### Activity a
In the listing, revise the lines between the one holding "问界M6包括4款配置，提供增程与纯电两种动力，售价区" and the one holding "光雷达，并首发华为乾崑智驾ADS 5.0系统。", inclusive, so that "预售价" becomes "预计售价" with nothing else altered. Return only those lines.

### Text under study

Only 25.4 percent of Indigenous students were enrolled in degree-granting postsecondary institutions in 2021, compared with 65 percent of Asian students, 42.9 percent of white students, 35.9 percent of Black students, and 34.4 percent of Latino students, according to the report.
The findings carry particular weight given the origin of many land-grant institutions. Congress passed the Morrill Act of 1862, which established the first land-grant colleges, using proceeds from the sale of lands seized from Native tribes. Despite that foundational relationship, Indigenous students say they often feel invisible on those same campuses. Many land-grant institutions, the report notes, describe that land as "donated" or "leftover" — language the authors say "erases the violent histories of dispossession and lived experiences associated with it."
EdTrust researchers conducted in-depth interviews with six Native American and Indigenous undergraduate and graduate students across four UC campuses — UCLA, UC Santa Barbara, UC Riverside, and UC Davis — and found three recurring themes: a profound lack of belonging, inadequate institutional support, and doubts about the economic value of their degrees.
Students described campuses where cultural ignorance from peers and professors alike was routine. "Some professors say very derogatory things," a UC Riverside student told researchers. "And they'll just be like, 'Oh well, we can say that because it's in history.' And I'm like, 'Well, you can't really say it now; you have to understand that it's still offensive.'"
The isolation ran deeper than individual interactions. "I have never had an Indigenous professor in any of my classes," one UCLA student said. A UC Davis student described the particular comfort of finding peers who share similar backgrounds: "There's just something about being surrounded by people who have, if not the same, similar life experiences as you, especially of being Native in America and what that looks like — finding solidarity."

### Activity b
In the text on Indigenous students at UC campuses, which four campuses did the EdTrust researchers draw their interviewees from?

### Extracted information
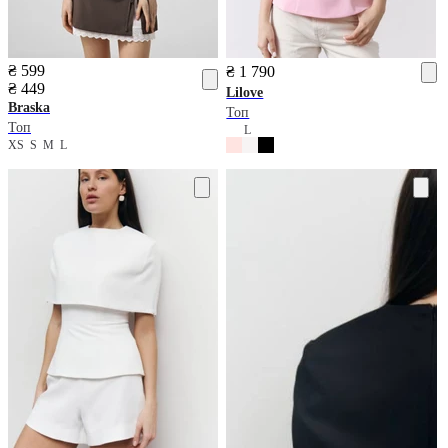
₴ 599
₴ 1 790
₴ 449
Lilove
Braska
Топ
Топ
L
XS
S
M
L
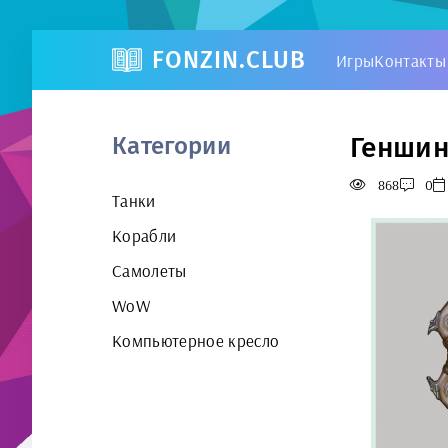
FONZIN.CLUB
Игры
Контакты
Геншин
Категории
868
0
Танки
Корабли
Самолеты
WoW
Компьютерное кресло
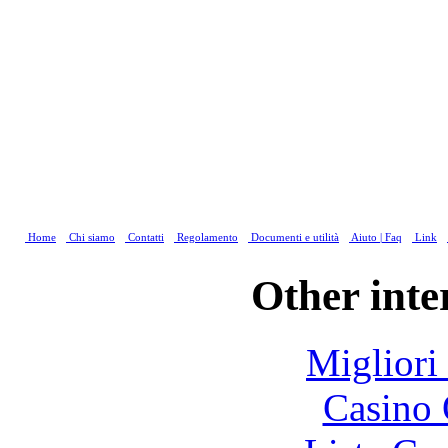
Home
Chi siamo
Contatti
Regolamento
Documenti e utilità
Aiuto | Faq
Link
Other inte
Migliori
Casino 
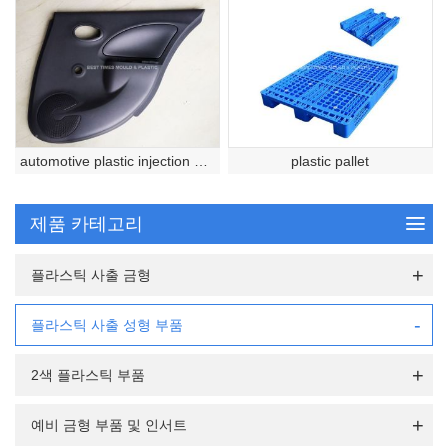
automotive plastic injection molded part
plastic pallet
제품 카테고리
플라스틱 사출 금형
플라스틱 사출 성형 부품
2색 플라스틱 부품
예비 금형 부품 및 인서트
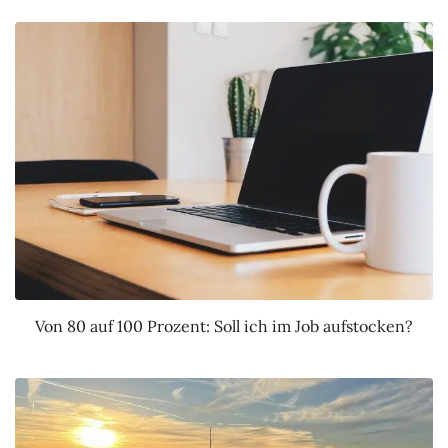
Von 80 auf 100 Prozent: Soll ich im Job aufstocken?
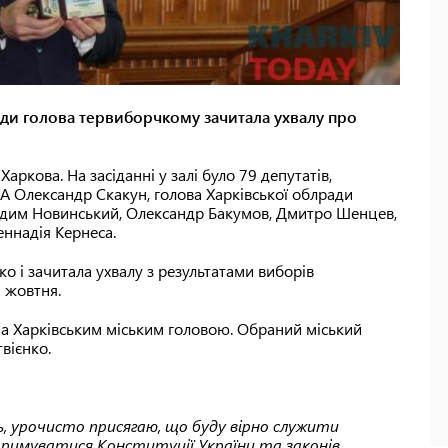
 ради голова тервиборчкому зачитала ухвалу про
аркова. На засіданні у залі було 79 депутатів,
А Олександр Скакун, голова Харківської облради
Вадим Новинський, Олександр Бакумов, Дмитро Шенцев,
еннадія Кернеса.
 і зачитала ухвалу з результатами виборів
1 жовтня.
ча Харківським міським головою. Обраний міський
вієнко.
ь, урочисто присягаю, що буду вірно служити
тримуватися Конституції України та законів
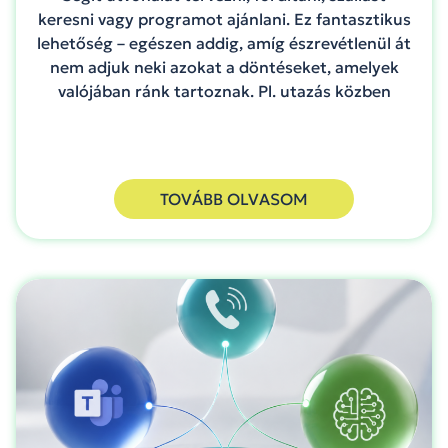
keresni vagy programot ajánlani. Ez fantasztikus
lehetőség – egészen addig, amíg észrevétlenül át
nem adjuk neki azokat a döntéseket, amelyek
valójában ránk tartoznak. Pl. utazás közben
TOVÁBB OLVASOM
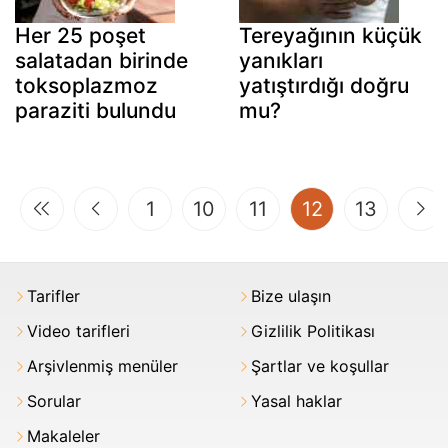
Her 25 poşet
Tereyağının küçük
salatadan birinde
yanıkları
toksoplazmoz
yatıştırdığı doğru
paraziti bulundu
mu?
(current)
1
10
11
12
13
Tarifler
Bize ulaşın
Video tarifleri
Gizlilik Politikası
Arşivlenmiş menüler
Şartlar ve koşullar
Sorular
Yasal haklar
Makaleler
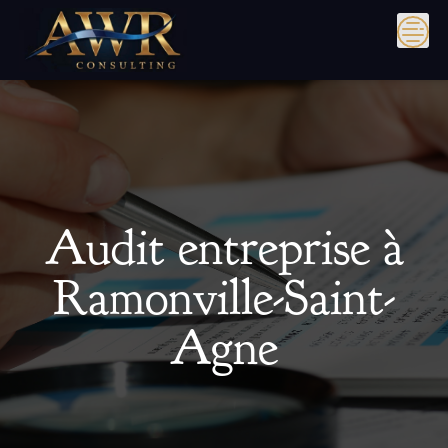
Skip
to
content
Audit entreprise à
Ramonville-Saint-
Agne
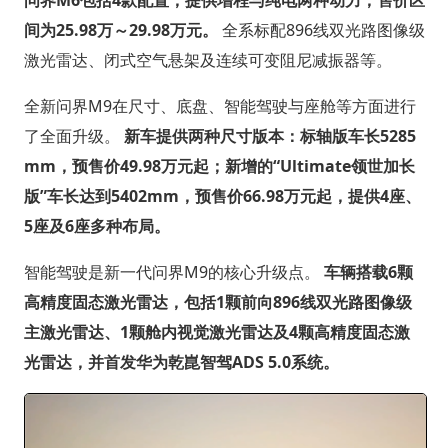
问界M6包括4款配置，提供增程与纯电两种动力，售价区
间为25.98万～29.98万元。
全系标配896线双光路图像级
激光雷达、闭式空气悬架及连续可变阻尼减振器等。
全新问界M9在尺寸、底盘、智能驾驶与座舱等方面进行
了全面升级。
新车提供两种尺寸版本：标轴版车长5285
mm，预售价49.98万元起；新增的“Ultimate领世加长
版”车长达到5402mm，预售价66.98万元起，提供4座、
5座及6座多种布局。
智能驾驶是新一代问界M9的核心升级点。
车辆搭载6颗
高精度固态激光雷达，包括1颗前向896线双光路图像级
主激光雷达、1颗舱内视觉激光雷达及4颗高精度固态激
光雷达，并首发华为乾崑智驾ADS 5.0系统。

==

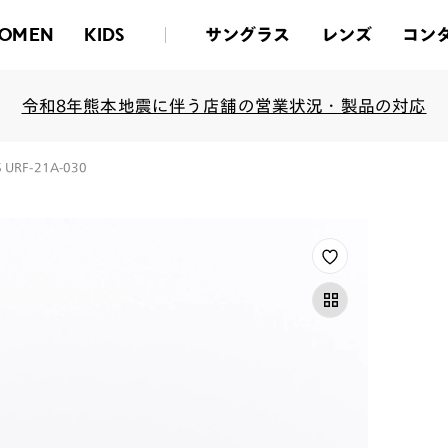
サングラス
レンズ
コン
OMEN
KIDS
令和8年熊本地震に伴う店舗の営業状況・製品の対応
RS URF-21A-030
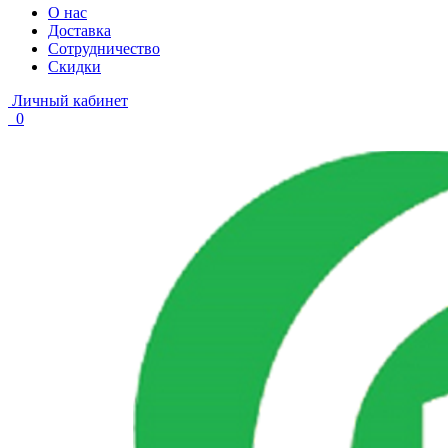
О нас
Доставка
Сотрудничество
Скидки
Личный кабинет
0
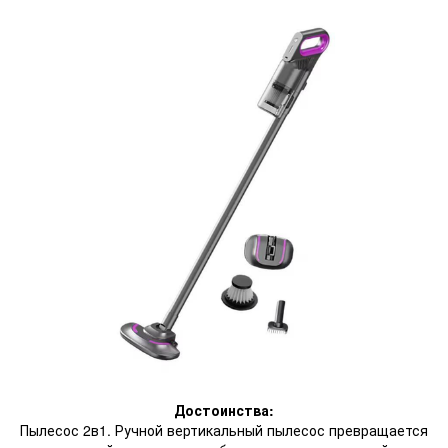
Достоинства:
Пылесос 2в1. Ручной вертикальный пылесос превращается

...

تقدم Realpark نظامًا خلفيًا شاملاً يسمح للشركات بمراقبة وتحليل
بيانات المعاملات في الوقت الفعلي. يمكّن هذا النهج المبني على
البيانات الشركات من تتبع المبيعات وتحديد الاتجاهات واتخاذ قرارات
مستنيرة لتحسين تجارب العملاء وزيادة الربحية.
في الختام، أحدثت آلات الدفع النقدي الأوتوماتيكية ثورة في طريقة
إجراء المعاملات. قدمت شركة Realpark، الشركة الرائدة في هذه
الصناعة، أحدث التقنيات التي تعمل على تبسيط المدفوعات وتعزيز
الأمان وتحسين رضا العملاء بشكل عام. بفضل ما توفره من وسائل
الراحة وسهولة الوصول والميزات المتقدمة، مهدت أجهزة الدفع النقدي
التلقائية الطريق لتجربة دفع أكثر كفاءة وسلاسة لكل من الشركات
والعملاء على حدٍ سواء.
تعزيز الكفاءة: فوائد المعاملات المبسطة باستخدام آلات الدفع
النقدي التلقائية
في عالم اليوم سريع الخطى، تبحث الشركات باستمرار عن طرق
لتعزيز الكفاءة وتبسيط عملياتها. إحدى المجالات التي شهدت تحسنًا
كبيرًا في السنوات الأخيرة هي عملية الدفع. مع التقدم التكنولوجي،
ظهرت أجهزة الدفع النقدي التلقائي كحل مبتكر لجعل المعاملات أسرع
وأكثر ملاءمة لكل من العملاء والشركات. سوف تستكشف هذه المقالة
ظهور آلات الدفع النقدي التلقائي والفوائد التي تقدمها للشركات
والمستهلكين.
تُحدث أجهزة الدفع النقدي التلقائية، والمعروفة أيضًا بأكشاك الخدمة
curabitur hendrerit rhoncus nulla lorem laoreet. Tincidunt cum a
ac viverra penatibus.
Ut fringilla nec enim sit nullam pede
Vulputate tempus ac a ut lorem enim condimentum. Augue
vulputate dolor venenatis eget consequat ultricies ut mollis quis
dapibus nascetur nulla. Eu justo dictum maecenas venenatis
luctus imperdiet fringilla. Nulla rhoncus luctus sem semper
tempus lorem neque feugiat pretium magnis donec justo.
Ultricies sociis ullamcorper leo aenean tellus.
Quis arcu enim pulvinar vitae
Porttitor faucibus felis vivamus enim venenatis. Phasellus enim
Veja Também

### Answer space a
问界M6包括4款配置，提供增程与纯电两种动力，售价区
间为25.98万～29.98万元。
全系标配896线双光路图像级
激光雷达、闭式空气悬架及连续可变阻尼减振器等。
全新问界M9在尺寸、底盘、智能驾驶与座舱等方面进行
了全面升级。
新车提供两种尺寸版本：标轴版车长5285
mm，预计售价49.98万元起；新增的“Ultimate领世加长
版”车长达到5402mm，预计售价66.98万元起，提供4座、
5座及6座多种布局。
智能驾驶是新一代问界M9的核心升级点。
车辆搭载6颗
高精度固态激光雷达，包括1颗前向896线双光路图像级
主激光雷达、1颗舱内视觉激光雷达及4颗高精度固态激
光雷达，并首发华为乾崑智驾ADS 5.0系统。

### Answer space b
UCLA, UC Santa Barbara, UC Riverside, and UC Davis.